Clemson University plant pathologist Anthony Keinath urges South Carolina farmers to scout and spray after downy mildew infection was found June 18 on non-sprayed sentinel watermelon at Clemson’s Coastal Research and Education Center (REC) in Charleston.
It is the earliest in the growing season that the watermelon strain of the disease has been found in South Carolina. The mildew also was found on cucumber, cantaloupe and several different varieties of squash over the past two weeks.
“The rainy cloudy weather we’ve been having favors rapid outbreaks of downy mildew. Early detection is critical to controlling outbreaks,” said Keinath, professor of plant pathology in Clemson’s School of Agricultural, Forest, and Environmental Sciences (SAFES).

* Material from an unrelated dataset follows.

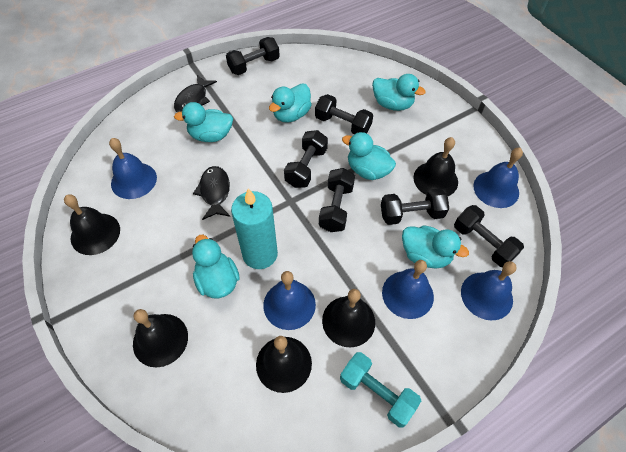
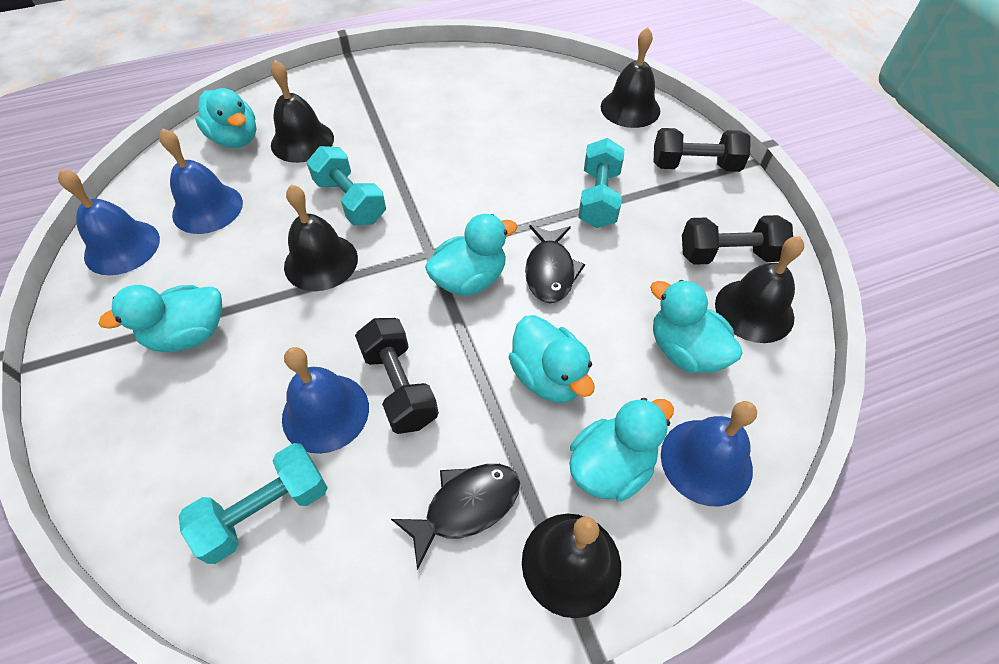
black dumbbell: 6 -> 3
blue bell: 5 -> 4
turquoise candle: 1 -> 0
turquoise dumbbell: 1 -> 3

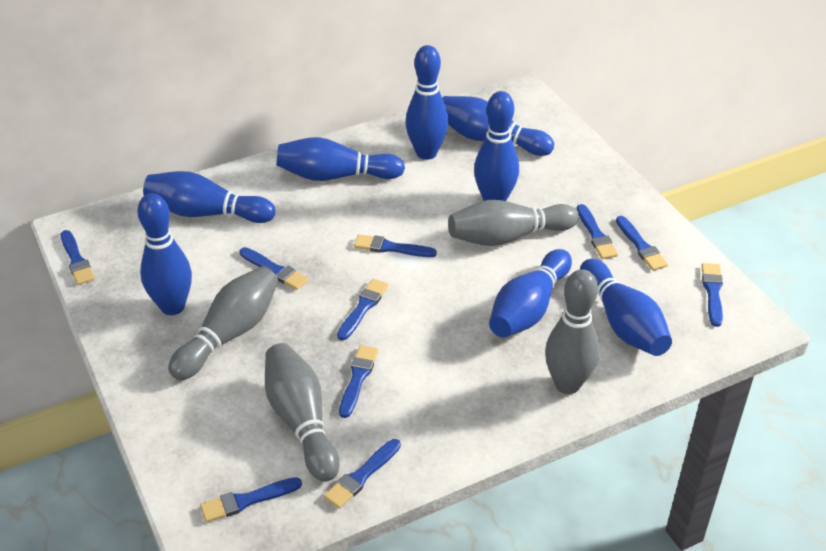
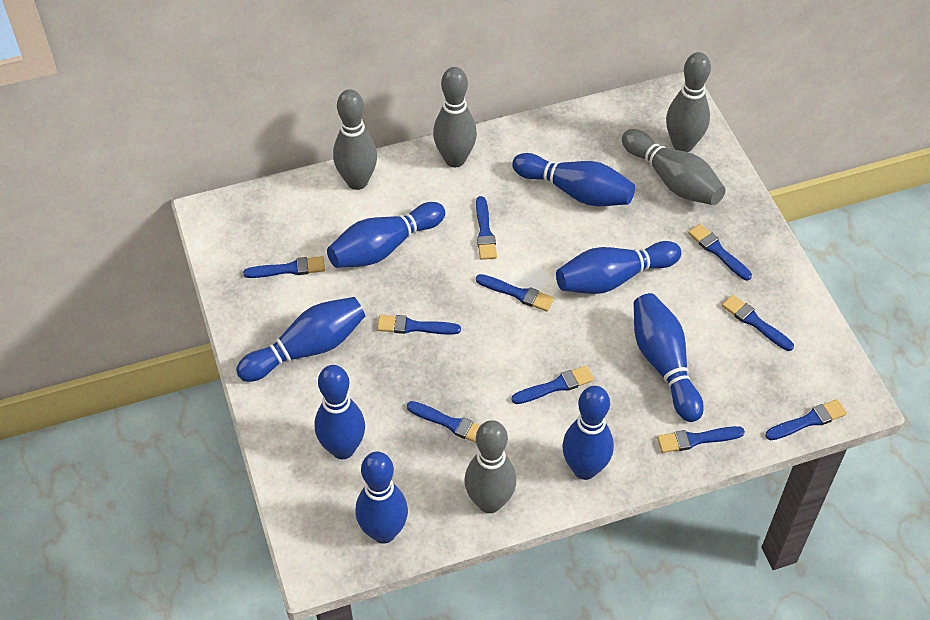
grey bowling pin: 4 -> 5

Keinath advises all South Carolina growers of cucurbits, a family of plants that includes various squashes, melons and gourds, to immediately apply preventative fungicides and walk their fields twice per week to scout for the mildew.
Downy mildew leaf spots are more angular than round and usually have yellow halos. Keinath reports that this year’s leaf spots are smaller than what is normally seen, only an eighth to a quarter inch in diameter, and light brown. The mildew can be detected with the aid of a microscope or large hand lens as purple spores on the bottoms of leaves.
Instructions for mildew management can be found in Clemson Cooperative Extension Information Leaflet 90: Cucurbit Downy Mildew Management, or by contacting an Extension agent.
The sentinel plots at Clemson’s Coastal REC are part of the National Cucurbit Downy Mildew Forecasting project that is composed of 25 collaborating institutions in the eastern United States, California and Ontario, Canada, that report weather and other factors to a central online database.
Keinath is working with researchers at N.C. State to develop a model for predicting downy mildew infection risk to cucurbits.